The long-term potential of the joint venture is further enhanced by the involvement of Oak Hill Capital and the Cinelli family, who will retain minority stakes in the business. Their continued involvement will provide stability and continuity, ensuring that the joint venture remains focused on its long-term growth objectives.


Risks and Uncertainties


Despite the significant potential benefits, the joint venture between T-Mobile and KKR to acquire Metronet is not without risks. One of the primary challenges will be the successful integration of Metronet’s operations into T-Mobile’s existing infrastructure. While Metronet is a smaller company, the integration process will require careful coordination to ensure that ongoing network build plans and customer support activities are not disrupted. Any delays or complications in this process could impact the expected synergies and slow the expansion of Metronet’s fiber network.


Another significant risk is the highly competitive nature of the broadband market. While the joint venture is well-positioned to capitalize on the growing demand for high-speed internet, it will face competition from established players such as AT&T, Comcast, and Verizon, as well as other regional and local fiber providers. The joint venture will need to differentiate its service offerings and demonstrate superior value to gain market share and attract new customers.

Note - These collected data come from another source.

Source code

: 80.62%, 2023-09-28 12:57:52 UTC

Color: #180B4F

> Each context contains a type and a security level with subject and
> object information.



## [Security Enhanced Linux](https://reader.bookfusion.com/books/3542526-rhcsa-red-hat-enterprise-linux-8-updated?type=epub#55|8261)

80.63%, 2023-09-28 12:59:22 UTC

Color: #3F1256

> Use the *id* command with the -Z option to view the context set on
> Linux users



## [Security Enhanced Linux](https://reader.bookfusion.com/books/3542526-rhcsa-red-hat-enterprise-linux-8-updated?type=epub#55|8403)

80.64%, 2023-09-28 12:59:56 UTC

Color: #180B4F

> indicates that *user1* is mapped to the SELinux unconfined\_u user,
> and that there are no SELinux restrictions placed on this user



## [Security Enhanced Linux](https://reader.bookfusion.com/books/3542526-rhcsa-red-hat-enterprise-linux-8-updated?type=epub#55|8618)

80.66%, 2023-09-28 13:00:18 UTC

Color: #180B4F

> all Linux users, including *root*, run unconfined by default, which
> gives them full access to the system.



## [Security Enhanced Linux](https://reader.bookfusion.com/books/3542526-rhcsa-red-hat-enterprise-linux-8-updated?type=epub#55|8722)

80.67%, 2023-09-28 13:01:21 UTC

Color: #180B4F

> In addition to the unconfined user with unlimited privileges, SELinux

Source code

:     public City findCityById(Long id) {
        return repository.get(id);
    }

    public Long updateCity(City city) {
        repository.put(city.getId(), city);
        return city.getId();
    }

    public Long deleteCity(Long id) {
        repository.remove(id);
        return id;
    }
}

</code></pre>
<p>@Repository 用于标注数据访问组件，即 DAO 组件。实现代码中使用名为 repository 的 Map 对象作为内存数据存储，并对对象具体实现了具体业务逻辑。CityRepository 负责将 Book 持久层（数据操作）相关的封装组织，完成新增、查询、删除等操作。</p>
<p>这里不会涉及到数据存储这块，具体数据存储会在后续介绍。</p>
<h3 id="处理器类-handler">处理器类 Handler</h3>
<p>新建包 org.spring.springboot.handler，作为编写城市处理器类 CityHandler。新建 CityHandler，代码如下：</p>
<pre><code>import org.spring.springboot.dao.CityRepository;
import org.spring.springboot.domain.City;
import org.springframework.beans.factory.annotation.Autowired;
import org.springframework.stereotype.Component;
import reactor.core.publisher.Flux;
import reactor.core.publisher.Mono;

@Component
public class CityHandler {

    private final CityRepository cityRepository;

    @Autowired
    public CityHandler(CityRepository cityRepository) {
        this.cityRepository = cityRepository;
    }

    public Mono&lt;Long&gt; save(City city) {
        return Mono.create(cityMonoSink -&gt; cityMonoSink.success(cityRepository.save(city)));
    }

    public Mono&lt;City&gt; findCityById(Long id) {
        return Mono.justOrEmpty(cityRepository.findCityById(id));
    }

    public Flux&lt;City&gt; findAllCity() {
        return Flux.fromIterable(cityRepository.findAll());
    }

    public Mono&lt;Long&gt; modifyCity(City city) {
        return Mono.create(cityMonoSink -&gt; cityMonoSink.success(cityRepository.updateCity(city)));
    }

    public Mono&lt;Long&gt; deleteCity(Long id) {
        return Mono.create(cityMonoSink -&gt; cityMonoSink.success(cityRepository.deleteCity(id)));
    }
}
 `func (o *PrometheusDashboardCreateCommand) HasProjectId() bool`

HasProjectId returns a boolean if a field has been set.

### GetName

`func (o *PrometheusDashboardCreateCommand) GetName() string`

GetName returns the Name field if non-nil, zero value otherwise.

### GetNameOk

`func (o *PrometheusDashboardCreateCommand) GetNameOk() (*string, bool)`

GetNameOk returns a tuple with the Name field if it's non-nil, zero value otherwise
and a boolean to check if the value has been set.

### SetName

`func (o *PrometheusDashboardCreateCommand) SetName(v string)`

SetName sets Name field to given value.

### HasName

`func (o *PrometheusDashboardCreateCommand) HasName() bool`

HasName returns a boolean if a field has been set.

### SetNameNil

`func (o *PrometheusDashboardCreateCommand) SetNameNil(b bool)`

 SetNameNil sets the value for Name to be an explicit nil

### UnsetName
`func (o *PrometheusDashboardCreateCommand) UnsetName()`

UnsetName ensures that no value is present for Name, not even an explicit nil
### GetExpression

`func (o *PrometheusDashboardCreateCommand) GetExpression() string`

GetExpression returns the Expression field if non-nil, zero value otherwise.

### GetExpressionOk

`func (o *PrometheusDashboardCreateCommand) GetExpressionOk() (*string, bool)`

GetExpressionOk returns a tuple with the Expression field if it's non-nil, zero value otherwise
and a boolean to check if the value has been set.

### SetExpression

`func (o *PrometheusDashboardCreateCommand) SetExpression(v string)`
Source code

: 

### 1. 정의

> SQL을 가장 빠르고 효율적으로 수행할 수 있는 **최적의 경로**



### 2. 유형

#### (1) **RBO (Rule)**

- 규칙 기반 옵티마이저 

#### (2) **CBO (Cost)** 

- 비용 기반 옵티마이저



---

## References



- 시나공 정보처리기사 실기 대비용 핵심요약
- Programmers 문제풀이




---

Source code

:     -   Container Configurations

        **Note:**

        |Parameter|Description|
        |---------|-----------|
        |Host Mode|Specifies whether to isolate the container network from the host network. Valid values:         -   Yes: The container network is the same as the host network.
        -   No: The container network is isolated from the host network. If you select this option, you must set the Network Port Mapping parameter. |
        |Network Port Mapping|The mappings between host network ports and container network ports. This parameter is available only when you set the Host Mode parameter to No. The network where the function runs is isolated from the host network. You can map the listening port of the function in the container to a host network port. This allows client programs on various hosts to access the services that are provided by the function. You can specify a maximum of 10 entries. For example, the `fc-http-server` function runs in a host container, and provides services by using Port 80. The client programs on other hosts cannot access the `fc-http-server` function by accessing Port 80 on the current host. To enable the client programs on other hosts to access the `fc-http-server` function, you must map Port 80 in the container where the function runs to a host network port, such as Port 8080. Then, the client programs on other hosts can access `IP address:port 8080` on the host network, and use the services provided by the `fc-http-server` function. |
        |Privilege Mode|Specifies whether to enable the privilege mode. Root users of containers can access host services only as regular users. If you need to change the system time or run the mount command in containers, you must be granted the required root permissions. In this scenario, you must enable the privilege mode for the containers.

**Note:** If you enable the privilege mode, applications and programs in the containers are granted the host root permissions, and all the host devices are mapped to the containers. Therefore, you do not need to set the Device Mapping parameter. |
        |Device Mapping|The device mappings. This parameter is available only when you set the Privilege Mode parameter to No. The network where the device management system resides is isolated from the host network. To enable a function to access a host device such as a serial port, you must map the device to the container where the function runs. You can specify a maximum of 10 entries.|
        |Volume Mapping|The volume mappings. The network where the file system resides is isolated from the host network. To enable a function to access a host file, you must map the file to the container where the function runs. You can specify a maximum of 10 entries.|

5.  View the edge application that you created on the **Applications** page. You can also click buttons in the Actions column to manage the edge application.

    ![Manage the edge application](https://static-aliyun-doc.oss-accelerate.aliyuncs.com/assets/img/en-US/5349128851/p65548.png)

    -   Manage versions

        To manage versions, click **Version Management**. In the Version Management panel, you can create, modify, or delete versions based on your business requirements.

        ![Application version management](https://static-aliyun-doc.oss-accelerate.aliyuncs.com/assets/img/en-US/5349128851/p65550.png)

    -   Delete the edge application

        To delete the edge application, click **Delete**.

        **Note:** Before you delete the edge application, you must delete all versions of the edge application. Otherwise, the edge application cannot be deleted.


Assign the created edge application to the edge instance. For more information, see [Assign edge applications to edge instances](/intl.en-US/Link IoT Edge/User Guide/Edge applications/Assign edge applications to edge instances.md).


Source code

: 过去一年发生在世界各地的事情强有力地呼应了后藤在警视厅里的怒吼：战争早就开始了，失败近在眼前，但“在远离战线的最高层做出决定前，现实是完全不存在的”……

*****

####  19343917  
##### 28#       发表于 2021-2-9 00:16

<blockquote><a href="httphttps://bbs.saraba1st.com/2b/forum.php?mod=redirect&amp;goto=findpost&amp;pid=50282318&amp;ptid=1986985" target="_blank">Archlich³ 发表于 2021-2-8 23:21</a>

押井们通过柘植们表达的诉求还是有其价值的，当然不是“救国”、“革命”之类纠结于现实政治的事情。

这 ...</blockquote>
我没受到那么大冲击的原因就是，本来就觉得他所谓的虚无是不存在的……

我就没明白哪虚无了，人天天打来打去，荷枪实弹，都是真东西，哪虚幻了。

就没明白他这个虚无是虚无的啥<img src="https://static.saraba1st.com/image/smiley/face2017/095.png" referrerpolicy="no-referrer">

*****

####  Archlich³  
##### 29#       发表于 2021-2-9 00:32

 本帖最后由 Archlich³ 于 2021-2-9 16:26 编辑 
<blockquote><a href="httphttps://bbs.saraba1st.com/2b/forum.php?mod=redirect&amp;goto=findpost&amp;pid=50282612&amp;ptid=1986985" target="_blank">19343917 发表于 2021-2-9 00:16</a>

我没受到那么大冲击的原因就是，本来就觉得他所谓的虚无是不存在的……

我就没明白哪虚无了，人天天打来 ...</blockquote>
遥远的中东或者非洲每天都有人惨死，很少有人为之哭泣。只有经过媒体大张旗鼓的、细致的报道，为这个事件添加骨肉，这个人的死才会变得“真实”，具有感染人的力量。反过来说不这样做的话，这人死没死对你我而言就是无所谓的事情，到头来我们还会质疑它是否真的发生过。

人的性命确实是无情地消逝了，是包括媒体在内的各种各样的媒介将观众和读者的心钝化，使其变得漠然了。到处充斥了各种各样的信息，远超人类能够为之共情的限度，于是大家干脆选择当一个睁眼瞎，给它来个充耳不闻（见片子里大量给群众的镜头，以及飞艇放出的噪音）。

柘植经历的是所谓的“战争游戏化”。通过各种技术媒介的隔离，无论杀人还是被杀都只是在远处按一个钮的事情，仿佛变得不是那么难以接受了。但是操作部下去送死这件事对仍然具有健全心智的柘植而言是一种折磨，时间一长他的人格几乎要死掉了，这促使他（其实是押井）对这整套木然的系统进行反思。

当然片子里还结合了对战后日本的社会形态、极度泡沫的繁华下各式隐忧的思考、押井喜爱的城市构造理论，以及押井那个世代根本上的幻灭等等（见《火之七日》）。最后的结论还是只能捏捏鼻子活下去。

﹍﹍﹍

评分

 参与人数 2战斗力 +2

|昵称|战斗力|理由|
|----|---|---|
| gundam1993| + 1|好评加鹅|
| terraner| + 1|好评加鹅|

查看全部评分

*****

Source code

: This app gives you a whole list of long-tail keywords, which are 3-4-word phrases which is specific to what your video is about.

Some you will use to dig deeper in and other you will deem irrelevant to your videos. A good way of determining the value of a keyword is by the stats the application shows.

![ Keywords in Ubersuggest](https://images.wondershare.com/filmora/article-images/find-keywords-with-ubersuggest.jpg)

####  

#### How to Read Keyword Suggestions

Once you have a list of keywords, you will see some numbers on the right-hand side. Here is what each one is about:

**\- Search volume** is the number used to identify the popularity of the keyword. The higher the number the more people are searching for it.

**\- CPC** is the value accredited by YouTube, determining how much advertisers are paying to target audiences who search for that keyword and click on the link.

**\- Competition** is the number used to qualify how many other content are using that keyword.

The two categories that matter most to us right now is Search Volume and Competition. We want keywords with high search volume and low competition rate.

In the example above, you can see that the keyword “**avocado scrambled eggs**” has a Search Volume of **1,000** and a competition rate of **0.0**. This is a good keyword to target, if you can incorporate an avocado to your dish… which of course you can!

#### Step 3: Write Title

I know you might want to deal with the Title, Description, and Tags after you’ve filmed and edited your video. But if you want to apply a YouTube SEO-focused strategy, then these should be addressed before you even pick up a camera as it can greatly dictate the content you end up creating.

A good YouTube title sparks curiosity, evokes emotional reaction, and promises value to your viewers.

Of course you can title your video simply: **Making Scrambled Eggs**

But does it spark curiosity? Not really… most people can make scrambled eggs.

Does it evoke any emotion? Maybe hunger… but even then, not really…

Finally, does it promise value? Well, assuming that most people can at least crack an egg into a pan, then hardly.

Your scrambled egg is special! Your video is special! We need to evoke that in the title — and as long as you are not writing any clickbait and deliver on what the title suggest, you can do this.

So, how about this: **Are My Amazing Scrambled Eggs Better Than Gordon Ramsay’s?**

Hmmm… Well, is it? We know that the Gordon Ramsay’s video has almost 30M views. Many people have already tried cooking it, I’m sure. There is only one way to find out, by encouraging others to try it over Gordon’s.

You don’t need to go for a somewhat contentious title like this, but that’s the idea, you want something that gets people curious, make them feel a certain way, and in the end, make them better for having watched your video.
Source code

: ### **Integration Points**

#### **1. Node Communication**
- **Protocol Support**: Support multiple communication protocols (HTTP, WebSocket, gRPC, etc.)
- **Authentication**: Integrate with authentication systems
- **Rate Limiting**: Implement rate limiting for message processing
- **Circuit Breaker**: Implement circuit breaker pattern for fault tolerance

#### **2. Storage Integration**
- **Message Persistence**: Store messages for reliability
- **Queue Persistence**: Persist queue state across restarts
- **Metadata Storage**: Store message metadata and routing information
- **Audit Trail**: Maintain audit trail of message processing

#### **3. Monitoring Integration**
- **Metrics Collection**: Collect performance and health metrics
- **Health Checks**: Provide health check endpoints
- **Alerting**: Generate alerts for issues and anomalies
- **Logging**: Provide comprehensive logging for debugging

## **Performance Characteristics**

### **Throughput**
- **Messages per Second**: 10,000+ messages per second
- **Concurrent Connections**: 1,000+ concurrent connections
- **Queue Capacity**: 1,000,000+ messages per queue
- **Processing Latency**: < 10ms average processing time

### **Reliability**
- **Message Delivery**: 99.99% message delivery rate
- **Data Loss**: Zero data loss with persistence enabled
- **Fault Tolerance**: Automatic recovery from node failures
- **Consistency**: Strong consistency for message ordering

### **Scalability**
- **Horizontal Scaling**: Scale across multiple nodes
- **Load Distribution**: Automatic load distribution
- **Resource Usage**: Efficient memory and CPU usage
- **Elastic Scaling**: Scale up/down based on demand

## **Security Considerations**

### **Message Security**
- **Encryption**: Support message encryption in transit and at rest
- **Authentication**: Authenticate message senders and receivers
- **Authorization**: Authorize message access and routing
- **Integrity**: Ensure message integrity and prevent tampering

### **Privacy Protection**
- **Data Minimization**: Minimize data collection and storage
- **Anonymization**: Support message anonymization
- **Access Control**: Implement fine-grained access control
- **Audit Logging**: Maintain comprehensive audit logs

Financially, the joint venture represents a significant investment for T-Mobile and KKR, and the companies will need to manage the associated costs carefully. While the deal is structured to minimize capital outlay, any delays in the expansion of Metronet’s fiber network or the acquisition of new customers could impact the joint venture’s financial performance and limit the potential return on investment. Additionally, the joint venture may face challenges in securing the necessary regulatory approvals for the acquisition, which could delay the transaction’s close and impact its overall success.


Finally, the success of the joint venture will depend on its ability to retain key talent from Metronet and maintain high levels of employee engagement and morale during the integration process. The acquisition of a smaller, innovation-driven company like Metronet presents both opportunities and challenges. While the joint venture stands to benefit from the expertise and creativity of Metronet’s team, it will need to ensure that these individuals are effectively integrated into the broader organization and that the collaborative culture that fueled Metronet’s success is preserved.